-------- RECORDS FOR THIS TASK

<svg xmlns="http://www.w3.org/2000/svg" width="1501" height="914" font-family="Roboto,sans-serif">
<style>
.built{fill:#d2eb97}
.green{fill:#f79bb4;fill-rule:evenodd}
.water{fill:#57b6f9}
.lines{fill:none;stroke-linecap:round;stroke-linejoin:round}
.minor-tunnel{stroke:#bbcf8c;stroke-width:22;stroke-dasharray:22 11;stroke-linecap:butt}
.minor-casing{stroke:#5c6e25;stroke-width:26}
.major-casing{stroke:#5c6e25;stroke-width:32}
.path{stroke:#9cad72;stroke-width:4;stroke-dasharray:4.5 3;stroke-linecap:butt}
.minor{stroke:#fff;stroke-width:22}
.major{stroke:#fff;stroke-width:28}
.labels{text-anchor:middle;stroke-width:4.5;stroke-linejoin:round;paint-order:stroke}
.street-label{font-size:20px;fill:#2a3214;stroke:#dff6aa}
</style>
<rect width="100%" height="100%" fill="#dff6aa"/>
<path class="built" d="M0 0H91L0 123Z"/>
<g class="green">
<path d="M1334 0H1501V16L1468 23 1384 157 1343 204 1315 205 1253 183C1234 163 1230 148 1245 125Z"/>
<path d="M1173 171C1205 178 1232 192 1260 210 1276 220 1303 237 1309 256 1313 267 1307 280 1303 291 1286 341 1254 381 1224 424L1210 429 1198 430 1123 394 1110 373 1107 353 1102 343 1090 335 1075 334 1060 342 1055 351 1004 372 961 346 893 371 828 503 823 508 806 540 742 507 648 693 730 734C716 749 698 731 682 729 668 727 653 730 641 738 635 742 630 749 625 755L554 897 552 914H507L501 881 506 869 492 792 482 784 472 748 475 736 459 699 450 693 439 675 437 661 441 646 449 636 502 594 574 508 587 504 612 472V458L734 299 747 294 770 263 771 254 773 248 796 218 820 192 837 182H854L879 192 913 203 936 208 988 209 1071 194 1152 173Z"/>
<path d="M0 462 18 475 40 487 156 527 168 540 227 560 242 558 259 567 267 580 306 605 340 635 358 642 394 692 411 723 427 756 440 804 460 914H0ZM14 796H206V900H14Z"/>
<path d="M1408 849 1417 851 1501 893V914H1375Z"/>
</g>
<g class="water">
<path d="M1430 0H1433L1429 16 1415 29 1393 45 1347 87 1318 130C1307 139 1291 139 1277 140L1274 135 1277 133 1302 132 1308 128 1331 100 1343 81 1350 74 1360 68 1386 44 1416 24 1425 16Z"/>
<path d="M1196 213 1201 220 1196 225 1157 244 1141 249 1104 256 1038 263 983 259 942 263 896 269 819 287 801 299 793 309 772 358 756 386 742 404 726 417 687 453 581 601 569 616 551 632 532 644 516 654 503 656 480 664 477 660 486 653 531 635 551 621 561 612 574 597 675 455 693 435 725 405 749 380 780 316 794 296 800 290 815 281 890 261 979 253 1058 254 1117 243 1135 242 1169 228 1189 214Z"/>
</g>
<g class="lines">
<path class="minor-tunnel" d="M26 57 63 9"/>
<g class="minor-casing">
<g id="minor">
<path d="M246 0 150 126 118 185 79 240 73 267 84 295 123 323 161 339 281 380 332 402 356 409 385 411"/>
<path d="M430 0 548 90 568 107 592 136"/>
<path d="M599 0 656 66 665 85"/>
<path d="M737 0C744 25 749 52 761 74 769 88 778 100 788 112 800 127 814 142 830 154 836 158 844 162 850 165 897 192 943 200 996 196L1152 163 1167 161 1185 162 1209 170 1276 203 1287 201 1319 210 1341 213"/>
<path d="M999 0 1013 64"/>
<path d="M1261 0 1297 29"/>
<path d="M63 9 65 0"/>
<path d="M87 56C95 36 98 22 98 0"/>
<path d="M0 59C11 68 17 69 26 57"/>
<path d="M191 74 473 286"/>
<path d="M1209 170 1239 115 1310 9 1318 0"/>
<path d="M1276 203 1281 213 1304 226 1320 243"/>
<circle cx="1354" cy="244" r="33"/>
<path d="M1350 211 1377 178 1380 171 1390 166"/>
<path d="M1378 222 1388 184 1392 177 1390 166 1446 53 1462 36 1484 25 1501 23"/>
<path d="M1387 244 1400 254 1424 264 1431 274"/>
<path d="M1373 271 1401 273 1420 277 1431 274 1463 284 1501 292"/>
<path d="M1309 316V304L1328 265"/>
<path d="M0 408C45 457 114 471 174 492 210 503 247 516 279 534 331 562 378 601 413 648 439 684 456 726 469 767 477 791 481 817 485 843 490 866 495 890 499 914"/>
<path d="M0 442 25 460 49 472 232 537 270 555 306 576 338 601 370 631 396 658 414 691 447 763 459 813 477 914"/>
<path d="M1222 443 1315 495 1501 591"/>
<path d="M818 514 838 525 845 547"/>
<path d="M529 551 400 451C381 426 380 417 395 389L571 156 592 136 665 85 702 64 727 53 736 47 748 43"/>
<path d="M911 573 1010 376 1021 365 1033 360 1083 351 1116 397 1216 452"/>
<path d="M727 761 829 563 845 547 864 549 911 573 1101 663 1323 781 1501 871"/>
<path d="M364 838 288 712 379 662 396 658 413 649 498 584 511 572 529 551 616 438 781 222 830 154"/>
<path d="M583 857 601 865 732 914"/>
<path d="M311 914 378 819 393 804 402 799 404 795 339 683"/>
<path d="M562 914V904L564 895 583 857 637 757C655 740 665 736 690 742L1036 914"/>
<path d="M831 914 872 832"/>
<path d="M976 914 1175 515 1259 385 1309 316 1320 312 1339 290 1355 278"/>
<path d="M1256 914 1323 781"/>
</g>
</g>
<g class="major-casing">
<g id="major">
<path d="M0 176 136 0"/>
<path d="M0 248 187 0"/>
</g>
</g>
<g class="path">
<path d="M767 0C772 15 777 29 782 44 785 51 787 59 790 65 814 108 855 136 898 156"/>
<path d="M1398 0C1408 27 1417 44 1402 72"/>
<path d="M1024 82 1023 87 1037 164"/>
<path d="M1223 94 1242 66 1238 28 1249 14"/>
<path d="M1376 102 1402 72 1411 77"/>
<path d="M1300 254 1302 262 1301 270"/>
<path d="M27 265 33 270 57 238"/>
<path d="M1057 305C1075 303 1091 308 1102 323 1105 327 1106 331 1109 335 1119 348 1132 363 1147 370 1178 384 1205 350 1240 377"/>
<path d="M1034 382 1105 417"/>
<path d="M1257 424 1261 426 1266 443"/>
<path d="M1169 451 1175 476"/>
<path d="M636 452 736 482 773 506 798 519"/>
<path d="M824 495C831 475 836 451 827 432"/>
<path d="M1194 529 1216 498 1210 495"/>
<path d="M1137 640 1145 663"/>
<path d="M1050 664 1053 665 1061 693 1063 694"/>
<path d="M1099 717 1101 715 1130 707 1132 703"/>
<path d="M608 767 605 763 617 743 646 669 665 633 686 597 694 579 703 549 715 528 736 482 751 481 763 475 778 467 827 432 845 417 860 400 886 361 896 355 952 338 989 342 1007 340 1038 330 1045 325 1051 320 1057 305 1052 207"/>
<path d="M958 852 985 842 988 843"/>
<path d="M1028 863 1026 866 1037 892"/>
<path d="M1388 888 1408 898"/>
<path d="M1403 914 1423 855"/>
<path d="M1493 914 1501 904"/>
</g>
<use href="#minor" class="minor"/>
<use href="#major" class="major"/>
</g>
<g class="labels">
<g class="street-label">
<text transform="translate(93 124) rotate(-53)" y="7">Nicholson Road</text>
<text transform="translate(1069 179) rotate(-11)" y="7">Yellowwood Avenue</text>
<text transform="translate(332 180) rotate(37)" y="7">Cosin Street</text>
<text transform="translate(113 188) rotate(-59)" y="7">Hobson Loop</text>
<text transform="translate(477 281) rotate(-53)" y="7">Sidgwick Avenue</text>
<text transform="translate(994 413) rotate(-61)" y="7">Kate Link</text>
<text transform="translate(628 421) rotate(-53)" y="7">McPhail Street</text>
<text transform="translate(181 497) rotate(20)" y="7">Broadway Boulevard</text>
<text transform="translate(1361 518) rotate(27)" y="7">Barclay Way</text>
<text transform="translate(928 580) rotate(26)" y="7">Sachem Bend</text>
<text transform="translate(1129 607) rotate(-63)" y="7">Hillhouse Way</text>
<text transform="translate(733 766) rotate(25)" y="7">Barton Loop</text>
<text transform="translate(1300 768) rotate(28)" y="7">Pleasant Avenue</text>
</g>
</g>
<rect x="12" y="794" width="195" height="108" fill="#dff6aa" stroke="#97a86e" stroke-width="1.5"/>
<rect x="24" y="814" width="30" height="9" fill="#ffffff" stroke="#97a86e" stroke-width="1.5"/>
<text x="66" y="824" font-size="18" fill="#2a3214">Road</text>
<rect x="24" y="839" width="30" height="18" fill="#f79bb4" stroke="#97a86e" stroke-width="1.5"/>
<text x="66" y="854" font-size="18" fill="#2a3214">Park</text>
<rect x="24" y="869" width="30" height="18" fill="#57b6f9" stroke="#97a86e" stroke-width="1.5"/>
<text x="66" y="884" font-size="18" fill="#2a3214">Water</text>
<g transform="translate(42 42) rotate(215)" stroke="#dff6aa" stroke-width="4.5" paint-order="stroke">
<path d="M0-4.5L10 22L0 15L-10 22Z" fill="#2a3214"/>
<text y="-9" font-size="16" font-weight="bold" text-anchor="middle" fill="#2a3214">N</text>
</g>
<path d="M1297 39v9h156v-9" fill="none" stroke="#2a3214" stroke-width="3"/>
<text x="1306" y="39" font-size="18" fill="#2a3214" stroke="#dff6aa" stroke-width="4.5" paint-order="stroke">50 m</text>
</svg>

----------------

WORK TO COMPLETE
Return all lines of the material above in which "butt" occurs.

PROBLEM SOLUTION
.minor-tunnel{stroke:#bbcf8c;stroke-width:22;stroke-dasharray:22 11;stroke-linecap:butt}
.path{stroke:#9cad72;stroke-width:4;stroke-dasharray:4.5 3;stroke-linecap:butt}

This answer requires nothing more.